Я к вам хорошо отношусь, Шнир, — сказал он. — И работали мы с вами неплохо, иначе я не тратил бы столько денег на телефонный разговор.
— Уже больше семи, — сказал я, — значит, вам это удовольствие обойдется от силы в две с половиной марки.
— Да, — сказал он, — может, и в три, но в данный момент ни один агент на вас и того не поставит. Значит, так: через три месяца вы мне покажете не меньше шести отлично отработанных номеров. Выжимайте из своего старика сколько сможете. Все.

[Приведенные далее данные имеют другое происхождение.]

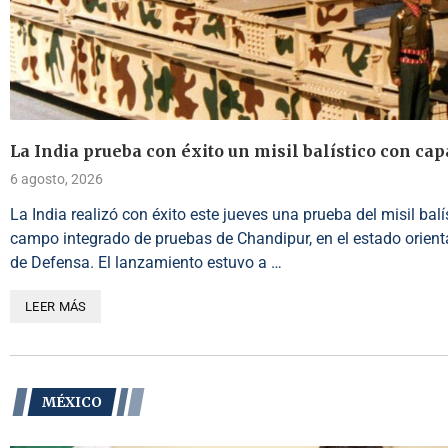
La India prueba con éxito un misil balístico con ca
6 agosto, 2026
La India realizó con éxito este jueves una prueba del misil bal
campo integrado de pruebas de Chandipur, en el estado orienta
de Defensa. El lanzamiento estuvo a …
LEER MÁS
MÉXICO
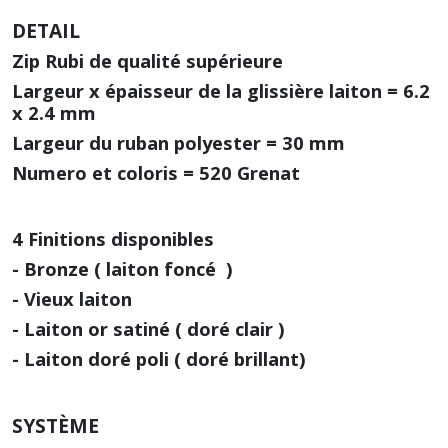
DETAIL
Zip Rubi de qualité supérieure
Largeur x épaisseur de la glissière laiton = 6.2
x 2.4 mm
Largeur du ruban polyester = 30 mm
Numero et coloris = 520 Grenat
4 Finitions disponibles
- Bronze ( laiton
foncé )
- Vieux laiton
- Laiton or satiné ( doré clair )
- Laiton doré poli ( doré brillant)
SYSTÈME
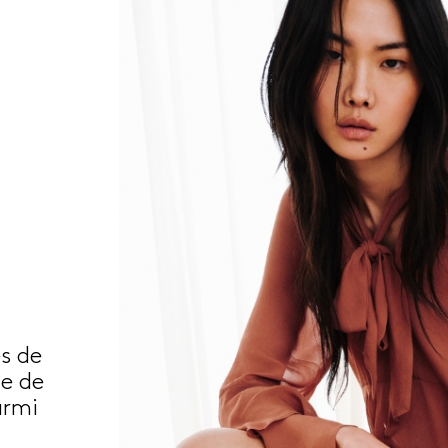
s de
le de
armi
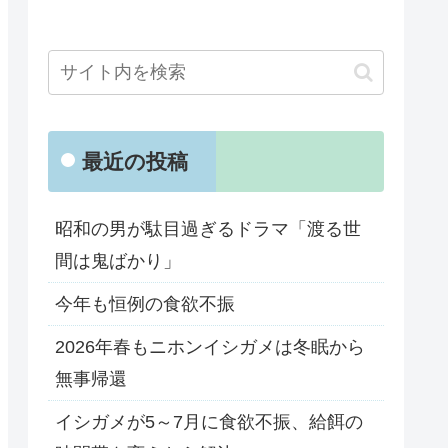
最近の投稿
昭和の男が駄目過ぎるドラマ「渡る世
間は鬼ばかり」
今年も恒例の食欲不振
2026年春もニホンイシガメは冬眠から
無事帰還
イシガメが5～7月に食欲不振、給餌の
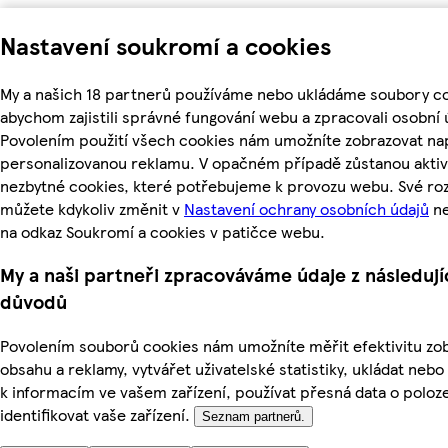
Nastavení soukromí a cookies
My a našich 18 partnerů používáme nebo ukládáme soubory co
abychom zajistili správné fungování webu a zpracovali osobní 
Povolením použití všech cookies nám umožníte zobrazovat nap
personalizovanou reklamu. V opačném případě zůstanou aktiv
nezbytné cookies, které potřebujeme k provozu webu. Své ro
můžete kdykoliv změnit v
Nastavení ochrany osobních údajů
ne
na odkaz Soukromí a cookies v patičce webu.
My a naši partneři zpracováváme údaje z následují
důvodů
Povolením souborů cookies nám umožníte měřit efektivitu z
obsahu a reklamy, vytvářet uživatelské statistiky, ukládat nebo
k informacím ve vašem zařízení, používat přesná data o poloz
identifikovat vaše zařízení.
Seznam partnerů.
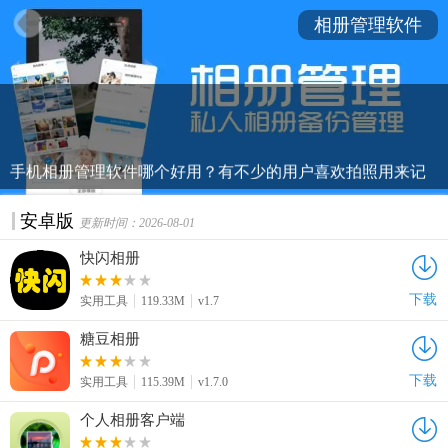
相册管理软件
手机相册管理软件哪个好用？有不少的用户喜欢拍照用来记
录生活中的美好，大量的照片在手机中比较凌乱，能够帮助
你对你的相册进行加密、隐藏、美化等等，app帮助我们智能
安卓版
更新时间：2026-08-01
分类我们的相册，这些软件还可以帮助我们备份我们的相
快闪相册
册。快来看看吧！
下载
实用工具
119.33M
v1.7
糖豆相册
下载
实用工具
115.39M
v1.7.0
个人相册客户端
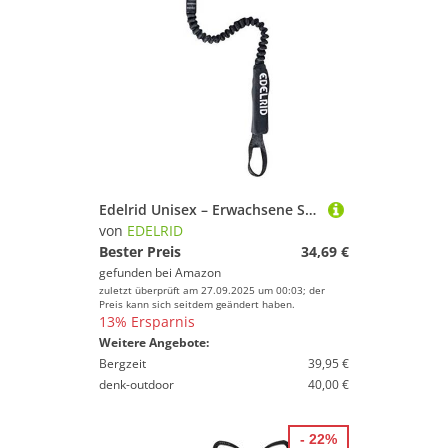
Edelrid Unisex – Erwachsene Schlinge Absorber Sling, Night (017), 70 cm
von
EDELRID
Bester Preis
34,69 €
gefunden bei
Amazon
zuletzt überprüft am 27.09.2025 um 00:03; der
Preis kann sich seitdem geändert haben.
13% Ersparnis
Weitere Angebote:
Bergzeit
39,95 €
denk-outdoor
40,00 €
- 22%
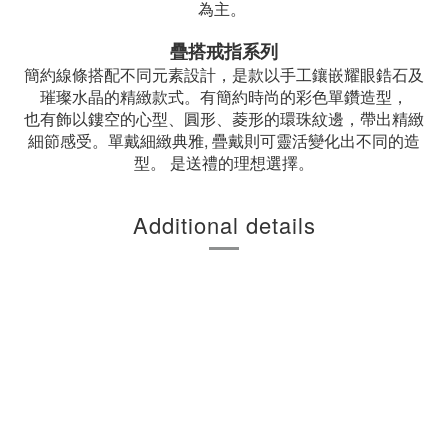
為主。
疊搭戒指系列
簡約線條搭配不同元素設計，是款以手工鑲嵌耀眼鋯石及
璀璨水晶的精緻款式。有簡約時尚的彩色單鑽造型，
也有飾以鏤空的心型、圓形、菱形的環珠紋邊，帶出精緻
細節感受。單戴細緻典雅, 疊戴則可靈活變化出不同的造
型。 是送禮的理想選擇。
Additional details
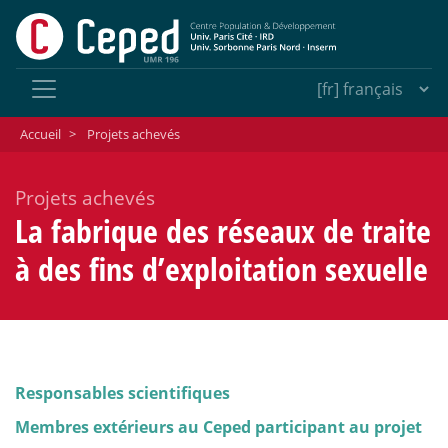
Accueil
>
Projets achevés
Projets achevés
La fabrique des réseaux de traite
à des fins d’exploitation sexuelle
Responsables scientifiques
Membres extérieurs au Ceped participant au projet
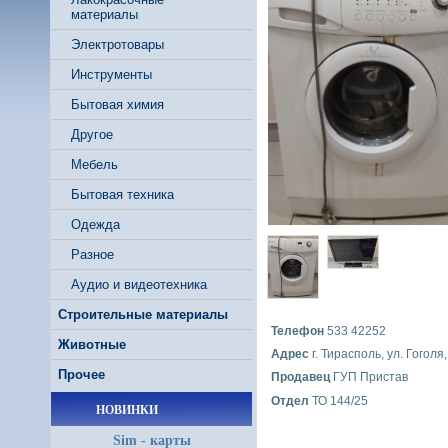
материалы
Электротовары
Инструменты
Бытовая химия
Другое
Мебель
Бытовая техника
Одежда
Разное
Аудио и видеотехника
Строительные материалы
Телефон
533 42252
Животные
Адрес
г. Тирасполь, ул. Гоголя,
Прочее
Продавец
ГУП Пристав
Отдел
ТО 144/25
НОВИНКИ
Sim - карты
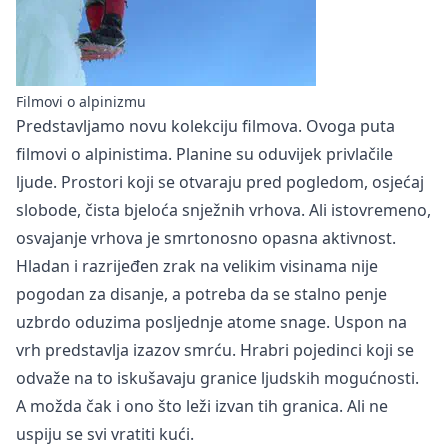
Filmovi o alpinizmu
Predstavljamo novu kolekciju filmova. Ovoga puta
filmovi o alpinistima. Planine su oduvijek privlačile
ljude. Prostori koji se otvaraju pred pogledom, osjećaj
slobode, čista bjeloća snježnih vrhova. Ali istovremeno,
osvajanje vrhova je smrtonosno opasna aktivnost.
Hladan i razrijeđen zrak na velikim visinama nije
pogodan za disanje, a potreba da se stalno penje
uzbrdo oduzima posljednje atome snage. Uspon na
vrh predstavlja izazov smrću. Hrabri pojedinci koji se
odvaže na to iskušavaju granice ljudskih mogućnosti.
A možda čak i ono što leži izvan tih granica. Ali ne
uspiju se svi vratiti kući.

И он действительно дал отбой. Я подержал трубку в руке, послушал гудки, подождал и только потом положил трубку на место. Раза два он меня обставлял, но врать никогда не врал. Было время, когда я, наверно, мог бы получать не меньше двухсот пятидесяти марок за вечер, а он давал мне по договору сто восемьдесят и, должно быть, неплохо на мне зарабатывал. Только повесив трубку, я понял, что он первый человек, с которым я охотно поговорил бы еще. Все-таки он должен был бы дать мне хоть какую-нибудь возможность поработать, не заставлять меня ждать полгода. Неужели не найдется труппы актеров, где я мог бы пригодиться. Я очень легкий, не знаю головокружений и мог бы после небольшой тренировки стать акробатом, а не то отработать с другим клоуном какие-нибудь репризы. Мари всегда говорила, что мне нужен партнер, тогда мне не так будут надоедать мои номера. Нет, Цонерер, безусловно, не обдумал всех возможностей. Я решил позвонить ему немного погодя, ушел в ванную, сбросил халат, сгреб в угол платье и забрался в ванну. Теплая ванна — не меньшее удовольствие, чем сон. На гастролях я всегда, даже когда денег было в обрез, брал номер с ванной. Мари обычно говорила, что в этом расточительстве повинно мое происхождение, но это вовсе не так. Дома у нас так же скупились на теплую воду для ванны, как и на все остальное. Принимать холодный душ разрешалось в любое время, а теплая ванна и дома считалась расточительством, и даже Анну, охотно закрывавшую глаза на многое другое, тут было трудно переубедить. Видно, в ее «П.П.9» горячая ванна тоже считалась одним из смертных грехов.